Feinstaub (PM10): Die Feinstaubbelastung war 2017 im Vergleich zum Zeitraum 2005 bis 2016 geringer. Außer zu Beginn des Jahres blieben besonders fein­staub­be­günstigende Wetterlagen aus. 2017 gehörte mit den beiden Vorjahren zu den am geringsten mit Feinstaub belasteten Jahren. Nur an der verkehrsnahen Messstation am Stuttgarter Neckartor wurde mit 45 Tagen erneut der Grenzwert überschritten (PM10-Tagesmittelwerte über 50 µg/m³ an mehr als 35 Tagen im Jahr). Allerdings sollen laut Weltgesundheitsorganisation (WHO) die Werte an höchstens drei Tagen pro Jahr über 50 µg/m³ liegen. Dieses Ziel überschreiten 87% aller Messstationen in Deutschland. Zum Schutz der menschlichen Gesundheit sollte nach Auffassung des UBA der von der WHO empfohlene Wert eingehalten werden. Es bedarf also weiterer Anstrengungen von Bund, Ländern und Kommunen, um das Gesundheitsrisiko durch Feinstaub weiter zu verringern. Zukünftig ist es verstärkt notwendig, besonderes Augenmerk auf die nicht-verbrennungsbedingten Partikelemissionen aus dem Abrieb von Bremsscheiben, Kupplungen und Reifen zu legen.

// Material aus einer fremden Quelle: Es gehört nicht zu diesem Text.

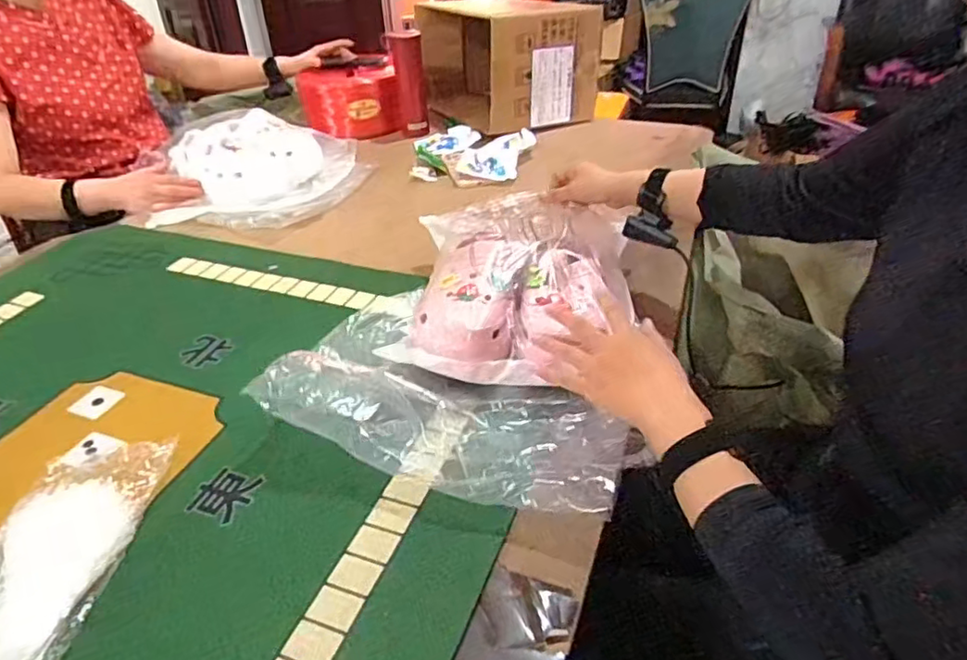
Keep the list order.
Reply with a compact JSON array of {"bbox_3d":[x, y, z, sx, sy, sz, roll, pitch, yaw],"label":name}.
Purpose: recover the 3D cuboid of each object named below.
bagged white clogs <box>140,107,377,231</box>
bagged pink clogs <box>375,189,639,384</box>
[{"bbox_3d":[-0.438,-0.306,1.135,0.432,0.104,0.336,-8,34,-7],"label":"bagged white clogs"},{"bbox_3d":[0.043,-0.068,0.775,0.275,0.111,0.331,2,34,6],"label":"bagged pink clogs"}]

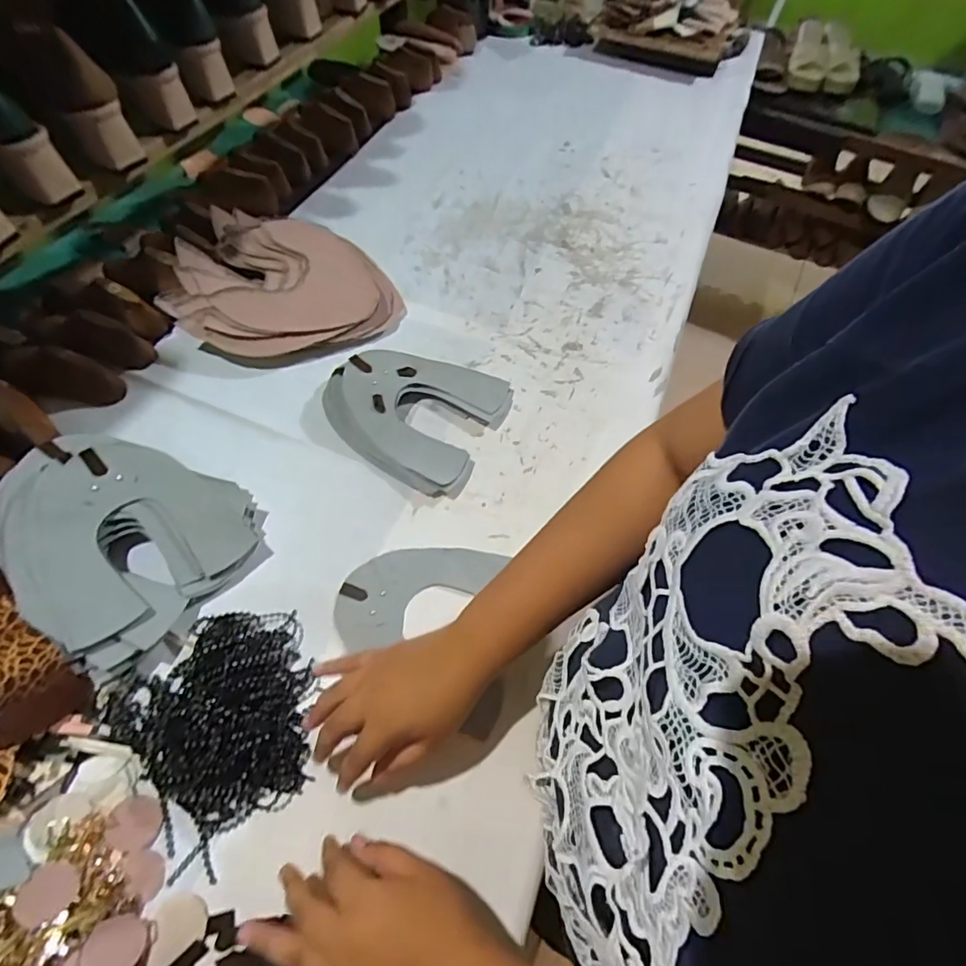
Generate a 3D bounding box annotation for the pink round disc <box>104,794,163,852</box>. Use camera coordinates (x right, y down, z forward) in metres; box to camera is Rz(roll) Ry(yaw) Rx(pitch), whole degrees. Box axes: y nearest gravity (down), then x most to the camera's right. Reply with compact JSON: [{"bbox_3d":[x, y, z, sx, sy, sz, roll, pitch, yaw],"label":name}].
[{"bbox_3d":[-0.251,0.245,0.376,0.033,0.004,0.033,22,41,-16],"label":"pink round disc"}]

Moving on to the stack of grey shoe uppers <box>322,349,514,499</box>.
[{"bbox_3d":[-0.079,-0.087,0.565,0.183,0.039,0.162,23,60,10],"label":"stack of grey shoe uppers"}]

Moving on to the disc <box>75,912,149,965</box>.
[{"bbox_3d":[-0.235,0.297,0.331,0.032,0.004,0.036,35,42,7],"label":"disc"}]

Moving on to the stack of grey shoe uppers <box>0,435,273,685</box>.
[{"bbox_3d":[-0.321,0.040,0.465,0.204,0.056,0.177,34,63,16],"label":"stack of grey shoe uppers"}]

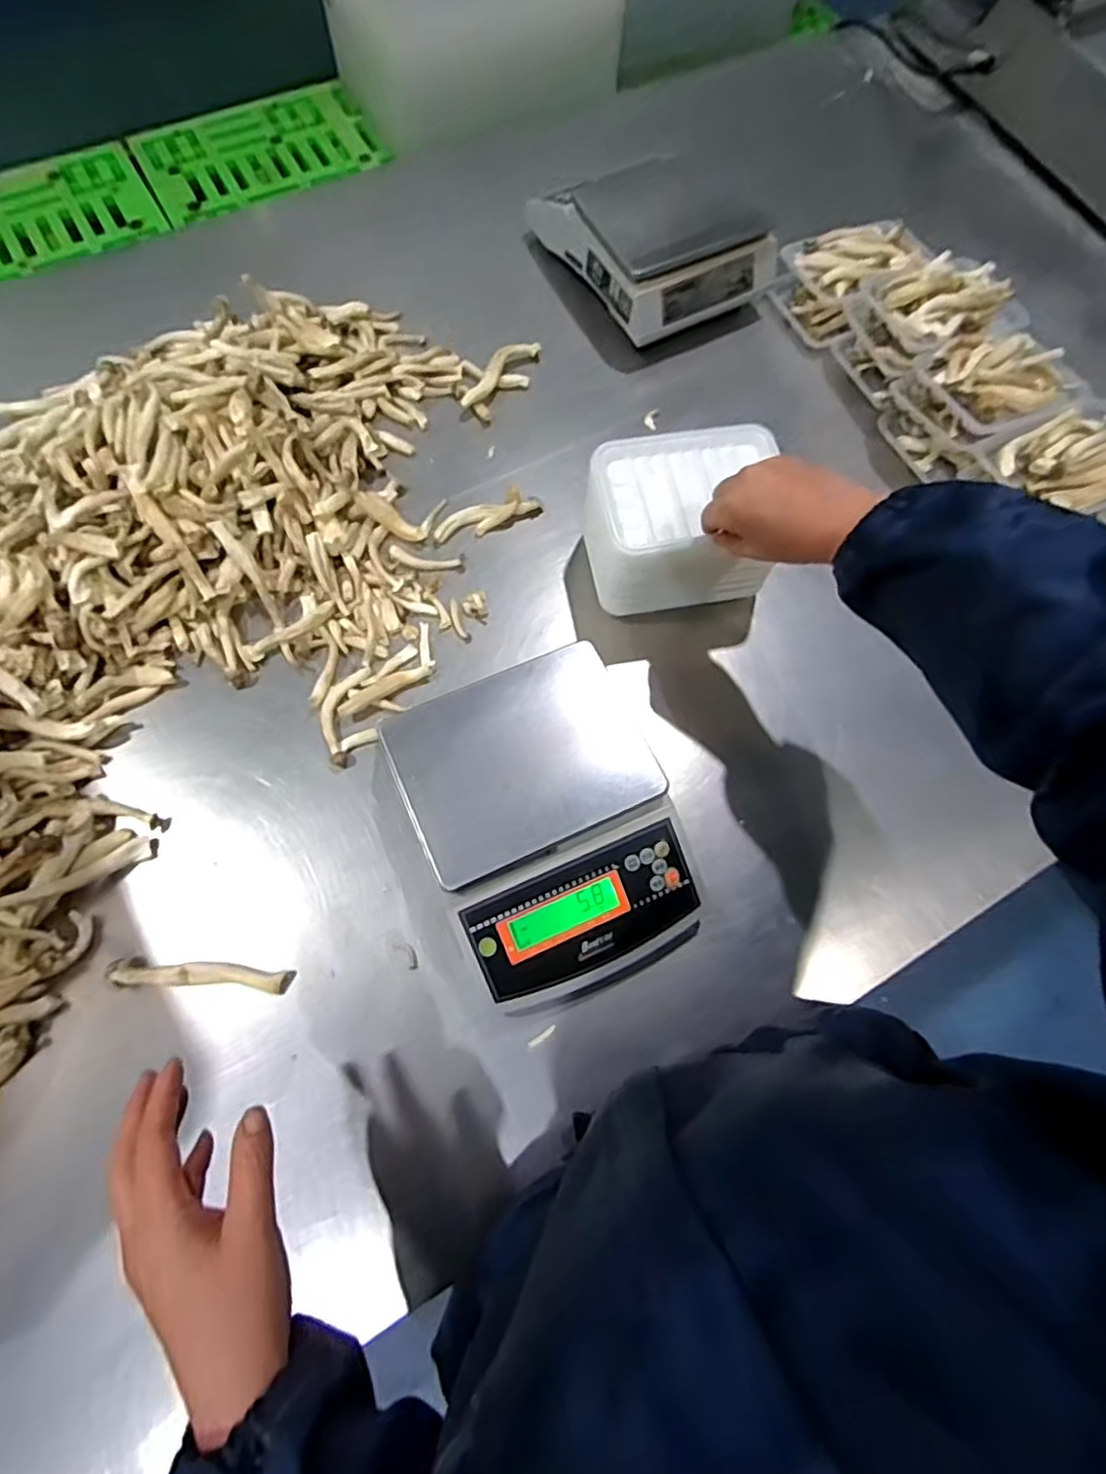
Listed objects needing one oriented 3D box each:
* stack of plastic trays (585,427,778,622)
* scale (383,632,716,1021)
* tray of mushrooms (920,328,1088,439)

Ozon: Die Ozonkonzentrationen waren 2017 im Vergleich zu den letzten 20 Jahren niedrig. Anders als der Hitzesommer 2015 war der Sommer 2017 eher wechselhaft und es traten keine lang anhaltenden Schönwetterperioden auf, die die Ozonbildung hätten begünstigen können. Dennoch kam es an 17 Prozent aller Messstationen zu Zielwert-Überschreitungen (der maximale Ozon-8-Stunden-Wert eines Tages darf an höchstens 25 Tagen pro Kalenderjahr – gemittelt über 3 Jahre – den Wert von 120 µg/m3 überschreiten).